O texto sobre o fim da reeleição que passou na Comissão de Constituição e Justiça da Câmara e que será debatido agora na Comissão Especial pode ter a melhor das intenções. Mas também leva todo o jeito de ser um cavalo de tróia. E, de dentro dele, pode sair a chance para o terceiro mandato de Lula. Alguns dos deputados envolvidos no debate não negam a intenção de abrir esta janela. E, de fato, se os governistas quiserem, não há como fechá-la. Os tucanos já são experientes o bastante em Lula e seus rapazes para saber que o que essa turma diz não se escreve.
Não é segredo para ninguém que os tucanos, especialmente José Serra e Aécio Neves, têm interesses na aprovação da emenda. O governador de São Paulo é explícito na defesa da proposta; o de Minas ensaia uma reação, mas nada muito convicto. O primeiro, líder em todas as pesquisas de opinião e tido como o mais provável candidato do PSDB, sabe que um mandato único de cinco anos facilita as negociações dentro do partido — dando tudo certo no tucanato, na seqüência, viria Aécio: nem uma espera tão curta, de quatro anos, nem uma tão longa, de eventualmente oito. Como o texto é considerado de alto interesse de Serra, Aécio marca uma posição pública mais ou menos hostil à proposta; afinal, assumi-la corresponderia a admitir que, na fila partidária, o adversário interno estaria na frente.
Pois bem… Acontece que, nesse caso, é preciso literalmente negociar com os russos. “Ah, Lula já disse dezenas de vezes que não quer o terceiro mandato”. Vejamos de outro modo: ele pode, hoje em dia, não mover os tanques em favor dessa possibilidade, o que despertaria forte reação. Mas nada impede que a maioria governista no Congresso lhe faculte essa chance. Nesse caso, meus caros, não haverá suposta “vontade pessoal” que o impeça de disputar — especialmente se o PT continuar sem um candidato viável e se o próprio presidente aparecer, como aparece, como favorito à sua sucessão.
Serra, é bem verdade, sempre foi contrário à reeleição — inclusive quando servia como ministro de FHC. Sua opinião a respeito não é uma novidade, ditada apenas por seus interesses políticos pessoais. Mas, reitero, a hora não é das melhores. Não há instrumento legislativo qualquer que impeça os governistas de apresentar, a qualquer tempo, a possibilidade do terceiro mandato. Um processo que fosse coonestado pela oposição seria sopa no mel.
Mudancismo
Acho, reitero, que o mandato único de cinco anos é o melhor para o país. Haverá a hora certa para isso. Mas também acredito nos benefícios da estabilidade das regras. É preciso parar com esse mudancismo meio destrambelhado — tão latino-americano!!!

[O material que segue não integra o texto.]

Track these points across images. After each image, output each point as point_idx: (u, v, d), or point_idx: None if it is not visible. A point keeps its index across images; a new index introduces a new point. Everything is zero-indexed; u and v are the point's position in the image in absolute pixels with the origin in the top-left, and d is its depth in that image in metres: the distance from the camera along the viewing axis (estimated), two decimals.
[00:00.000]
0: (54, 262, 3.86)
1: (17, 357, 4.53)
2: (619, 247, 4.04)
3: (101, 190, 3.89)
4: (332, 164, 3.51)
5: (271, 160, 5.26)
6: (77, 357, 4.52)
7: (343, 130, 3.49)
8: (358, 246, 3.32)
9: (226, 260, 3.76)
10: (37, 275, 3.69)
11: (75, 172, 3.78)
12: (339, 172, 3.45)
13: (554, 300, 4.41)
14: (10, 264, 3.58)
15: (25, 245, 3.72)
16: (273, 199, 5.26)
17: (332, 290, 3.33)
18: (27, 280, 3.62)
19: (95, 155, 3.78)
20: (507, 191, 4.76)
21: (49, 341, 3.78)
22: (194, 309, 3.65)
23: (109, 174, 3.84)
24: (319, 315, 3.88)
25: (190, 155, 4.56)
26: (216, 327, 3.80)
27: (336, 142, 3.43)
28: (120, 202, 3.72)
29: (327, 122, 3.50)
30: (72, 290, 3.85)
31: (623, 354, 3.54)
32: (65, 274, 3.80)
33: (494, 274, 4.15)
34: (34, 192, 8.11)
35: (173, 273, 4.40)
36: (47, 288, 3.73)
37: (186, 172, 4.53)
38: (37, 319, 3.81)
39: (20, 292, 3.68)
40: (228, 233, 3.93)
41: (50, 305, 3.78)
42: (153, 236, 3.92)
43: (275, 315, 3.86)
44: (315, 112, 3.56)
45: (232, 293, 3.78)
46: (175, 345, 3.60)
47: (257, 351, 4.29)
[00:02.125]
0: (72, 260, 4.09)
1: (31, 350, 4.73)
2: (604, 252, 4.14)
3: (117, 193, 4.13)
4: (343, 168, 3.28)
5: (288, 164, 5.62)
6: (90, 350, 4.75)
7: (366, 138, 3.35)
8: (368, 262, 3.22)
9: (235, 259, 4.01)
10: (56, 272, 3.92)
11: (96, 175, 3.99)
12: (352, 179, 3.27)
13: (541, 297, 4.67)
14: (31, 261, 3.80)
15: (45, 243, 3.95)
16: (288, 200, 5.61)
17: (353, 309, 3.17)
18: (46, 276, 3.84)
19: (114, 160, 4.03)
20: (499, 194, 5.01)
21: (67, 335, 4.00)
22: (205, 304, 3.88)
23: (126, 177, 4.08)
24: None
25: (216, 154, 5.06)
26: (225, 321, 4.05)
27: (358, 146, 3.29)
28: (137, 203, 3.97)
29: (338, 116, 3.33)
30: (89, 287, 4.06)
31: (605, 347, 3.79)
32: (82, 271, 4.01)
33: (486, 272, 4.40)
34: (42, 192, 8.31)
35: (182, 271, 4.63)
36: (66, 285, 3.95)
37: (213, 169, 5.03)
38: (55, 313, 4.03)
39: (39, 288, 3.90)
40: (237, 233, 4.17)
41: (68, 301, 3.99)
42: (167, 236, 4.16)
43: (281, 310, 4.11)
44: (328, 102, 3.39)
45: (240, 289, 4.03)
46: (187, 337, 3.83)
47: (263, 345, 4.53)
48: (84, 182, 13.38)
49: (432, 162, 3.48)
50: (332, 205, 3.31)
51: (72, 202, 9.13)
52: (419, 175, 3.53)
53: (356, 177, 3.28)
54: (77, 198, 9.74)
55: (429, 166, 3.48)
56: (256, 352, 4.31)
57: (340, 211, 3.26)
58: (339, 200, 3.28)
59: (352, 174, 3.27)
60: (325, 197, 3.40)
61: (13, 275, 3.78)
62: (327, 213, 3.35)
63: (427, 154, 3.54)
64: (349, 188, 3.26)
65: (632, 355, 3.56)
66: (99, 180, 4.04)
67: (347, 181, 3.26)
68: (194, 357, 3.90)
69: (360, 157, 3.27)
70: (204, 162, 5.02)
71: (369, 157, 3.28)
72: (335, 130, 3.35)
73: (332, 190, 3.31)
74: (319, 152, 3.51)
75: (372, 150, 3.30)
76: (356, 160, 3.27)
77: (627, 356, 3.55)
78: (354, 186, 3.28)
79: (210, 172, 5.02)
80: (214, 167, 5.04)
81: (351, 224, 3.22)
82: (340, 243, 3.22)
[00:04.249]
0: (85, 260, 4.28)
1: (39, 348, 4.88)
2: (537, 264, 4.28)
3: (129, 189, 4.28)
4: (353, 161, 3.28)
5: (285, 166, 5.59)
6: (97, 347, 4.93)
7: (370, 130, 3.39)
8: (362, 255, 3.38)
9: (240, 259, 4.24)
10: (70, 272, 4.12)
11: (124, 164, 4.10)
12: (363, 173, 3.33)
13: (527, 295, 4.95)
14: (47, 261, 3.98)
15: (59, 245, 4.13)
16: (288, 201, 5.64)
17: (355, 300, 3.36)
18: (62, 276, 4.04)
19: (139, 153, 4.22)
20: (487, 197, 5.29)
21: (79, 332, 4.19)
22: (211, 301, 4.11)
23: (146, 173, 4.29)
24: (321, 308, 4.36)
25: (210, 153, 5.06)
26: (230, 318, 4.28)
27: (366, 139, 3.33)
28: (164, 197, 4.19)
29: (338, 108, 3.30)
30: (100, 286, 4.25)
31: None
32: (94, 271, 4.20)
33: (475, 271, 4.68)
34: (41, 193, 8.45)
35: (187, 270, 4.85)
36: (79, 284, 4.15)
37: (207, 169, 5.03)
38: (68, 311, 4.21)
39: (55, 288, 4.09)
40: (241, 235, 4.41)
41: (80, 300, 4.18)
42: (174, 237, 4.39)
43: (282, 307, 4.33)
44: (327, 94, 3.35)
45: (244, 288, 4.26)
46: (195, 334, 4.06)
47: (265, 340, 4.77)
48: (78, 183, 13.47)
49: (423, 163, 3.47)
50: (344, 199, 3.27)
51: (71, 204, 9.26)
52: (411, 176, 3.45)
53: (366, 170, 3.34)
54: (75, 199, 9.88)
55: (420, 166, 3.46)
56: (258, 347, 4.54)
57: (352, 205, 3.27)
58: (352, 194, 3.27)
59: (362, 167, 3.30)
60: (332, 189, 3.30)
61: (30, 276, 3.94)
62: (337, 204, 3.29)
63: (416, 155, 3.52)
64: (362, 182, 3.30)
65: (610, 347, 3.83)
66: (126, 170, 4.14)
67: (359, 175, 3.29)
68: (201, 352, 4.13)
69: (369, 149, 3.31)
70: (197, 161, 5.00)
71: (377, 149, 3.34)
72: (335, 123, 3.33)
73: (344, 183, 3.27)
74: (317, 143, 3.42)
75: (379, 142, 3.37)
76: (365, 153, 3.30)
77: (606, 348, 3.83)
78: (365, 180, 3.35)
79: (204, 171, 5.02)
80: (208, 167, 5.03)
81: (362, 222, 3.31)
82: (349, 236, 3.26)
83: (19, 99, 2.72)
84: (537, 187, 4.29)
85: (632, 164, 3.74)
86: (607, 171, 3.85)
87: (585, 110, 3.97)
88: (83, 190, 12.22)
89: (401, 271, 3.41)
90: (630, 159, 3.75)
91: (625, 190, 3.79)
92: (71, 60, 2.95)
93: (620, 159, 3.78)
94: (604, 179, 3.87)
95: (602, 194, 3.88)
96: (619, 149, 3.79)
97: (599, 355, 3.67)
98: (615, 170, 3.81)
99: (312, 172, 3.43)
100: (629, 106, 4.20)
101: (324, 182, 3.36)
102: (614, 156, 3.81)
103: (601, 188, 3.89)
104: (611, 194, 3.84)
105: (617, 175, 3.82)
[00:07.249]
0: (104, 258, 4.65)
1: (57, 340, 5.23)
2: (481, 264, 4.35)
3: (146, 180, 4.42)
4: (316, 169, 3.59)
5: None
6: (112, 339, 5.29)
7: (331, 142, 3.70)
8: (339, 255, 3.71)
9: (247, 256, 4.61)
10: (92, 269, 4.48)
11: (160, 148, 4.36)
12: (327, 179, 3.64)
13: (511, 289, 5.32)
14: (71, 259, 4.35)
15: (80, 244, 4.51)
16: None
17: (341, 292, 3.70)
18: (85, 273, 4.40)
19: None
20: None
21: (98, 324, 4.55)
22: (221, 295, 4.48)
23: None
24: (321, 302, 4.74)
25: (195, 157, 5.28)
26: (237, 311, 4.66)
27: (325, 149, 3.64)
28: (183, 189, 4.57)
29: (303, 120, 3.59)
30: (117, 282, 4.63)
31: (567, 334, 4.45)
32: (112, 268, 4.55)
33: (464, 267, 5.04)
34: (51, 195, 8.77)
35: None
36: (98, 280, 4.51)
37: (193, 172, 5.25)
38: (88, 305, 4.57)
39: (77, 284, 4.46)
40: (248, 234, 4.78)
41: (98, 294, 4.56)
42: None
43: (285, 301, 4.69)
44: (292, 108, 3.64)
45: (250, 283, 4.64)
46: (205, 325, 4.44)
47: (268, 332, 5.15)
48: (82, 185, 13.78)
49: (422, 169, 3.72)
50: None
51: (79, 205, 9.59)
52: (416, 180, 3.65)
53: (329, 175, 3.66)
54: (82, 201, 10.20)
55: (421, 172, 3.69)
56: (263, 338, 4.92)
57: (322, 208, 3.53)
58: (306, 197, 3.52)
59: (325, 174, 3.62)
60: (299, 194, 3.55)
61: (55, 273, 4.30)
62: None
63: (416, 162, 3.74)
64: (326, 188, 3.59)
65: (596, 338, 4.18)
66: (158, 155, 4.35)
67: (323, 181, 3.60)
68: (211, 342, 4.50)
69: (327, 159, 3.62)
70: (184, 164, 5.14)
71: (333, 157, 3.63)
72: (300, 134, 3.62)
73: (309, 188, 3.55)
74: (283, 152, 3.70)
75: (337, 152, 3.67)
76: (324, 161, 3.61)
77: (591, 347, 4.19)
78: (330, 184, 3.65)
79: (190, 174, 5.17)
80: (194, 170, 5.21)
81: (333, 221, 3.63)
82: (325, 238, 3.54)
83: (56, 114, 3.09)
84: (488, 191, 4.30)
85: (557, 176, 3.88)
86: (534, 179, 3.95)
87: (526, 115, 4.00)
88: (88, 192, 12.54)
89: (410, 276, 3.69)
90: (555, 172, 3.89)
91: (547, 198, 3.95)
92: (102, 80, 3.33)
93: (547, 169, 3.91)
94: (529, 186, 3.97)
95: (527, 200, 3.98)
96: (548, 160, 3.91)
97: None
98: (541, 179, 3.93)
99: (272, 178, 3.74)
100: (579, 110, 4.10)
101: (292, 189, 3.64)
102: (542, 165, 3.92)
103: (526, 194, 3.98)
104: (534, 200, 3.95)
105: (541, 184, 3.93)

Neste momento, estão em debate mudanças sobre regras de sucessão presidencial na Colômbia, na Venezuela, na Bolívia, no Equador e no Brasil. A gente sabe muito bem o que pretende a trinca de bandoleiros liderada por Chávez — que quer fazer votar uma proposta que lhe dá licença para ser ditador! Na Colômbia, Álvaro Uribe também se mobiliza em favor de mais um mandato. Ele salvou a Colômbia do caos, da anarquia. Mas tem é de fazer um sucessor, não de burlar a Constituição.

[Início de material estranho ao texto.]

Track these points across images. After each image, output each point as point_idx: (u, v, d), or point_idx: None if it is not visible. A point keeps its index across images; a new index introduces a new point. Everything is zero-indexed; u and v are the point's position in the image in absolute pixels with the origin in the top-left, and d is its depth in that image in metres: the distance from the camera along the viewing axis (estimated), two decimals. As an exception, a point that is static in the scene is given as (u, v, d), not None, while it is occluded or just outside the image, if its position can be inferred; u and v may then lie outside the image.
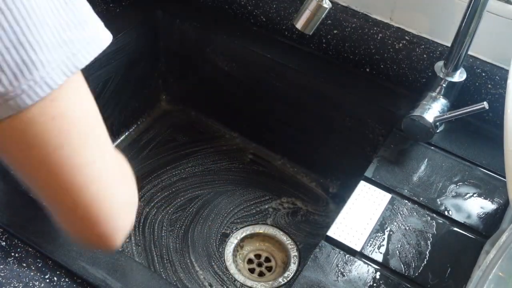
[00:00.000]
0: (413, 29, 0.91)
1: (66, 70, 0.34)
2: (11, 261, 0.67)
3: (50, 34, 0.33)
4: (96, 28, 0.38)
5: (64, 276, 0.66)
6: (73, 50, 0.35)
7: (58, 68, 0.34)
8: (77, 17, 0.35)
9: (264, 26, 1.05)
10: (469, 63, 0.87)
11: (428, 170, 0.82)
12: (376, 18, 0.94)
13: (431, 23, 0.89)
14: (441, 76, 0.84)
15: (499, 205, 0.78)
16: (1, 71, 0.31)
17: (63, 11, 0.34)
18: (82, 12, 0.36)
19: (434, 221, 0.76)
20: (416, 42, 0.91)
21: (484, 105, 0.76)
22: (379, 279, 0.69)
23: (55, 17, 0.33)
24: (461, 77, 0.84)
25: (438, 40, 0.90)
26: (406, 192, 0.79)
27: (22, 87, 0.32)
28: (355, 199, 0.78)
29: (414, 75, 0.94)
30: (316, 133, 1.06)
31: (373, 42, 0.94)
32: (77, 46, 0.35)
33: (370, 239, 0.73)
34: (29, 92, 0.33)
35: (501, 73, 0.86)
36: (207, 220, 1.00)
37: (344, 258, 0.71)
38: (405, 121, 0.84)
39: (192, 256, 0.95)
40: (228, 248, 0.97)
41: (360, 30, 0.94)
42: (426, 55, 0.91)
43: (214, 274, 0.93)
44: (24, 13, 0.31)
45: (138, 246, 0.95)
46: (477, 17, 0.77)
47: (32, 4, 0.32)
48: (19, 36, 0.31)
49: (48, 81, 0.33)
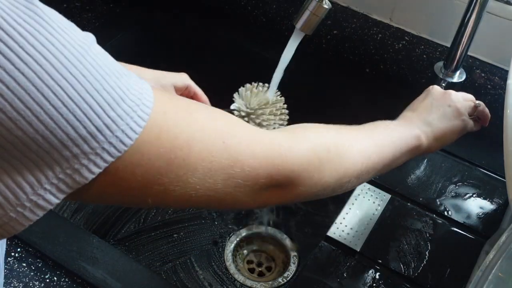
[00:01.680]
0: (413, 29, 0.92)
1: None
2: (11, 261, 0.67)
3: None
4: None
5: (64, 276, 0.66)
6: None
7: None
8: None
9: (264, 26, 1.05)
10: (468, 64, 0.87)
11: (428, 171, 0.82)
12: (376, 18, 0.94)
13: (431, 23, 0.89)
14: (440, 77, 0.84)
15: (499, 205, 0.78)
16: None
17: None
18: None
19: (434, 222, 0.76)
20: (416, 42, 0.91)
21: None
22: (379, 279, 0.69)
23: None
24: (460, 78, 0.84)
25: (437, 40, 0.90)
26: (406, 192, 0.79)
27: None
28: (355, 199, 0.78)
29: (414, 75, 0.94)
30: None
31: (373, 43, 0.94)
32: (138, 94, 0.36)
33: (370, 239, 0.73)
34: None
35: (500, 74, 0.86)
36: (207, 220, 1.01)
37: (343, 258, 0.71)
38: (404, 122, 0.84)
39: (192, 256, 0.95)
40: (228, 248, 0.97)
41: (360, 31, 0.95)
42: (426, 55, 0.91)
43: (214, 274, 0.93)
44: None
45: (138, 246, 0.95)
46: (476, 17, 0.77)
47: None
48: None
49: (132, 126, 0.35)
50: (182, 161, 0.37)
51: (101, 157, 0.33)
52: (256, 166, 0.41)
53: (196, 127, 0.38)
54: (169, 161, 0.36)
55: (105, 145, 0.33)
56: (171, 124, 0.37)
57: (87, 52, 0.32)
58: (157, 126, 0.36)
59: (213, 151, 0.38)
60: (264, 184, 0.42)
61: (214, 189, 0.39)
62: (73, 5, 1.09)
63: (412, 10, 0.90)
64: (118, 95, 0.33)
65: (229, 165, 0.39)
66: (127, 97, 0.34)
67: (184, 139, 0.37)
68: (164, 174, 0.36)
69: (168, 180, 0.37)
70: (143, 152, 0.35)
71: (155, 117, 0.35)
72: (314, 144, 0.47)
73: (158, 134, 0.36)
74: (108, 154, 0.33)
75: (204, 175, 0.38)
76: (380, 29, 0.92)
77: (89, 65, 0.32)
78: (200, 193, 0.39)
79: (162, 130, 0.36)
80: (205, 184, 0.39)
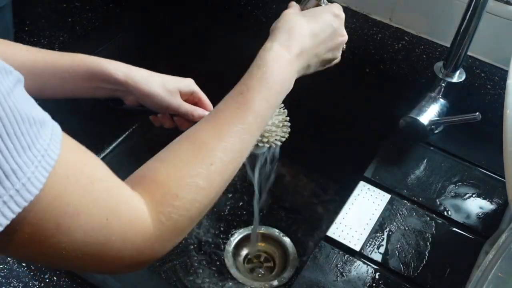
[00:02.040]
0: (413, 29, 0.92)
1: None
2: (11, 261, 0.67)
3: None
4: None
5: (63, 276, 0.66)
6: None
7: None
8: None
9: (264, 26, 1.05)
10: (468, 64, 0.87)
11: (428, 171, 0.82)
12: (376, 18, 0.94)
13: (431, 23, 0.89)
14: (440, 77, 0.84)
15: (498, 205, 0.78)
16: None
17: None
18: None
19: (433, 221, 0.76)
20: (416, 42, 0.91)
21: (476, 116, 0.77)
22: (379, 279, 0.69)
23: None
24: (460, 78, 0.84)
25: (437, 40, 0.90)
26: (406, 192, 0.79)
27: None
28: (354, 199, 0.78)
29: (414, 75, 0.94)
30: (315, 133, 1.06)
31: (373, 43, 0.94)
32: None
33: (370, 239, 0.73)
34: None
35: (500, 74, 0.86)
36: (207, 220, 1.01)
37: (343, 258, 0.71)
38: (402, 122, 0.84)
39: (191, 256, 0.95)
40: (228, 248, 0.97)
41: (360, 31, 0.95)
42: (426, 55, 0.91)
43: (214, 274, 0.93)
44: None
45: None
46: (476, 17, 0.77)
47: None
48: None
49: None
50: (67, 229, 0.37)
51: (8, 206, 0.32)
52: (123, 248, 0.41)
53: (90, 199, 0.38)
54: (57, 225, 0.36)
55: (11, 192, 0.32)
56: (69, 191, 0.36)
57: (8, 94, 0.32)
58: (56, 188, 0.35)
59: (95, 226, 0.38)
60: (127, 264, 0.43)
61: (84, 261, 0.39)
62: (73, 5, 1.09)
63: (412, 10, 0.90)
64: (27, 144, 0.33)
65: (102, 243, 0.39)
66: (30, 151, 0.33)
67: (75, 208, 0.37)
68: (49, 236, 0.36)
69: (50, 243, 0.37)
70: (37, 211, 0.35)
71: (57, 179, 0.35)
72: (178, 218, 0.45)
73: (54, 198, 0.35)
74: (16, 204, 0.33)
75: (80, 246, 0.38)
76: (380, 29, 0.92)
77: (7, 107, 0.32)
78: (71, 261, 0.39)
79: (60, 194, 0.36)
80: (78, 255, 0.39)
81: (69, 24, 1.04)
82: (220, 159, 0.48)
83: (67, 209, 0.36)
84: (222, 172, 0.48)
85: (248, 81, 0.54)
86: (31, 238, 0.36)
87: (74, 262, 0.39)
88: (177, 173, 0.46)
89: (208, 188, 0.47)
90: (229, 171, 0.49)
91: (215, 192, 0.48)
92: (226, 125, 0.50)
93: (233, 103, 0.52)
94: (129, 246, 0.41)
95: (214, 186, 0.48)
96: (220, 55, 1.07)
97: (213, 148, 0.48)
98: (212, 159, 0.47)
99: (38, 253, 0.38)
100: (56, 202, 0.36)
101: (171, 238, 0.45)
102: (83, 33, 1.02)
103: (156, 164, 0.47)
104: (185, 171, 0.46)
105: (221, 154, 0.48)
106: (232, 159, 0.49)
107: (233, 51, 1.04)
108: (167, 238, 0.45)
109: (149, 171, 0.47)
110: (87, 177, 0.38)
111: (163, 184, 0.45)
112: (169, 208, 0.44)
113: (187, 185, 0.46)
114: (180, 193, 0.45)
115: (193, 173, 0.46)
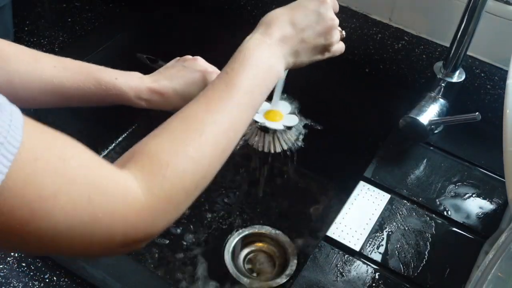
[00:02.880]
0: (412, 29, 0.92)
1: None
2: (11, 260, 0.67)
3: None
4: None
5: (63, 276, 0.66)
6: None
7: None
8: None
9: (264, 26, 1.05)
10: (468, 64, 0.87)
11: (427, 170, 0.82)
12: (376, 18, 0.94)
13: (430, 23, 0.89)
14: (440, 77, 0.84)
15: (498, 205, 0.78)
16: None
17: None
18: None
19: (433, 221, 0.76)
20: (415, 42, 0.91)
21: (476, 116, 0.77)
22: (378, 279, 0.69)
23: None
24: (460, 78, 0.84)
25: (437, 40, 0.90)
26: (405, 192, 0.79)
27: None
28: (354, 199, 0.78)
29: (413, 75, 0.94)
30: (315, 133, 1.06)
31: (373, 43, 0.94)
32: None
33: (369, 239, 0.73)
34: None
35: (500, 74, 0.86)
36: (207, 220, 1.01)
37: (343, 258, 0.71)
38: (401, 122, 0.84)
39: (191, 256, 0.95)
40: (227, 248, 0.97)
41: (360, 31, 0.95)
42: (425, 55, 0.91)
43: (214, 274, 0.93)
44: None
45: (138, 246, 0.95)
46: (476, 17, 0.77)
47: None
48: None
49: None
50: (45, 213, 0.35)
51: None
52: (114, 226, 0.40)
53: (66, 179, 0.37)
54: (32, 212, 0.35)
55: None
56: (40, 174, 0.35)
57: None
58: (24, 173, 0.34)
59: (77, 206, 0.37)
60: (121, 242, 0.41)
61: (71, 244, 0.39)
62: (73, 5, 1.09)
63: (411, 10, 0.90)
64: None
65: (89, 222, 0.38)
66: None
67: (51, 191, 0.36)
68: (25, 224, 0.35)
69: (28, 230, 0.35)
70: (6, 199, 0.33)
71: (24, 164, 0.34)
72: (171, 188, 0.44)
73: (24, 183, 0.34)
74: None
75: (63, 230, 0.37)
76: (379, 29, 0.92)
77: None
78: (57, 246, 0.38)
79: (29, 179, 0.34)
80: (63, 239, 0.38)
81: (68, 24, 1.04)
82: (211, 131, 0.49)
83: (42, 193, 0.35)
84: (213, 143, 0.48)
85: (231, 64, 0.57)
86: (7, 227, 0.35)
87: (62, 246, 0.39)
88: (167, 145, 0.46)
89: (199, 159, 0.47)
90: (222, 145, 0.49)
91: (207, 164, 0.48)
92: (215, 101, 0.51)
93: (220, 82, 0.54)
94: (120, 222, 0.40)
95: (206, 157, 0.48)
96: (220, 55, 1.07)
97: (202, 121, 0.49)
98: (202, 131, 0.48)
99: (20, 242, 0.37)
100: (27, 187, 0.34)
101: (166, 210, 0.44)
102: (82, 33, 1.02)
103: (147, 140, 0.47)
104: (176, 142, 0.46)
105: (212, 127, 0.49)
106: (223, 132, 0.50)
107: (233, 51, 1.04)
108: (161, 211, 0.44)
109: (139, 145, 0.47)
110: (58, 157, 0.37)
111: (152, 155, 0.45)
112: (160, 177, 0.43)
113: (177, 155, 0.46)
114: (171, 162, 0.45)
115: (183, 143, 0.46)
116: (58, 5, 1.09)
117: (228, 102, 0.52)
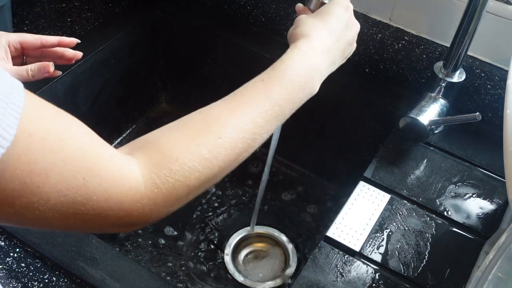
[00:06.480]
0: (413, 29, 0.91)
1: None
2: (10, 261, 0.67)
3: None
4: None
5: (63, 277, 0.66)
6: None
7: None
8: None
9: (264, 26, 1.05)
10: (468, 64, 0.87)
11: (427, 171, 0.82)
12: (376, 18, 0.93)
13: (431, 23, 0.89)
14: (440, 77, 0.84)
15: (498, 206, 0.78)
16: None
17: None
18: None
19: (433, 222, 0.76)
20: (416, 42, 0.91)
21: (476, 116, 0.76)
22: (378, 279, 0.69)
23: None
24: (460, 78, 0.84)
25: (437, 40, 0.90)
26: (405, 192, 0.79)
27: None
28: (354, 199, 0.78)
29: (414, 75, 0.94)
30: (315, 133, 1.06)
31: (373, 42, 0.94)
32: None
33: (369, 239, 0.73)
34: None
35: (500, 74, 0.86)
36: (206, 220, 1.01)
37: (343, 258, 0.71)
38: (401, 122, 0.84)
39: (191, 256, 0.95)
40: (227, 248, 0.97)
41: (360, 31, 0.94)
42: (426, 55, 0.91)
43: (214, 275, 0.93)
44: None
45: (137, 246, 0.95)
46: (476, 17, 0.77)
47: None
48: None
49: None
50: (36, 188, 0.36)
51: None
52: (108, 209, 0.40)
53: (60, 157, 0.37)
54: (23, 185, 0.35)
55: None
56: (34, 149, 0.35)
57: None
58: (18, 147, 0.34)
59: (70, 186, 0.37)
60: (114, 223, 0.42)
61: (64, 220, 0.39)
62: (73, 5, 1.09)
63: (411, 10, 0.90)
64: None
65: (82, 202, 0.38)
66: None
67: (43, 167, 0.36)
68: (16, 197, 0.36)
69: (20, 203, 0.36)
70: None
71: (18, 138, 0.34)
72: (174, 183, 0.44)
73: (18, 156, 0.35)
74: None
75: (55, 206, 0.37)
76: (379, 29, 0.92)
77: None
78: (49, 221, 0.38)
79: (23, 152, 0.35)
80: (55, 215, 0.38)
81: (68, 23, 1.04)
82: (229, 135, 0.47)
83: (34, 168, 0.35)
84: (229, 148, 0.47)
85: (270, 72, 0.54)
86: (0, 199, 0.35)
87: (55, 221, 0.39)
88: (182, 140, 0.45)
89: (211, 160, 0.46)
90: (237, 150, 0.48)
91: (218, 167, 0.47)
92: (241, 106, 0.50)
93: (253, 88, 0.52)
94: (115, 206, 0.40)
95: (218, 160, 0.46)
96: (220, 55, 1.07)
97: (223, 123, 0.48)
98: (220, 133, 0.47)
99: (12, 214, 0.37)
100: (20, 160, 0.35)
101: (165, 203, 0.44)
102: (82, 33, 1.02)
103: (162, 131, 0.47)
104: (191, 138, 0.46)
105: (231, 131, 0.48)
106: (241, 139, 0.48)
107: (233, 51, 1.04)
108: (160, 203, 0.43)
109: (153, 135, 0.46)
110: (55, 135, 0.37)
111: (164, 147, 0.44)
112: (166, 170, 0.43)
113: (189, 152, 0.45)
114: (180, 158, 0.44)
115: (198, 142, 0.45)
116: (57, 5, 1.09)
117: (255, 111, 0.50)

No Brasil, pode-se dizer que o movimento vai no sentido oposto: limitar o mandato, não espichá-lo. Sim, sei disso. Essa é a versão benigna da coisa, não?, assim como quem cruzasse um jumento com uma vaca leiteira na esperança de que o híbrido conservasse as virtudes dos dois animais. Ocorre que há a possibilidade de o híbrido ser um jumento irascível, de chifres, que não dá uma gota de leite e ainda se nega a puxar a carroça.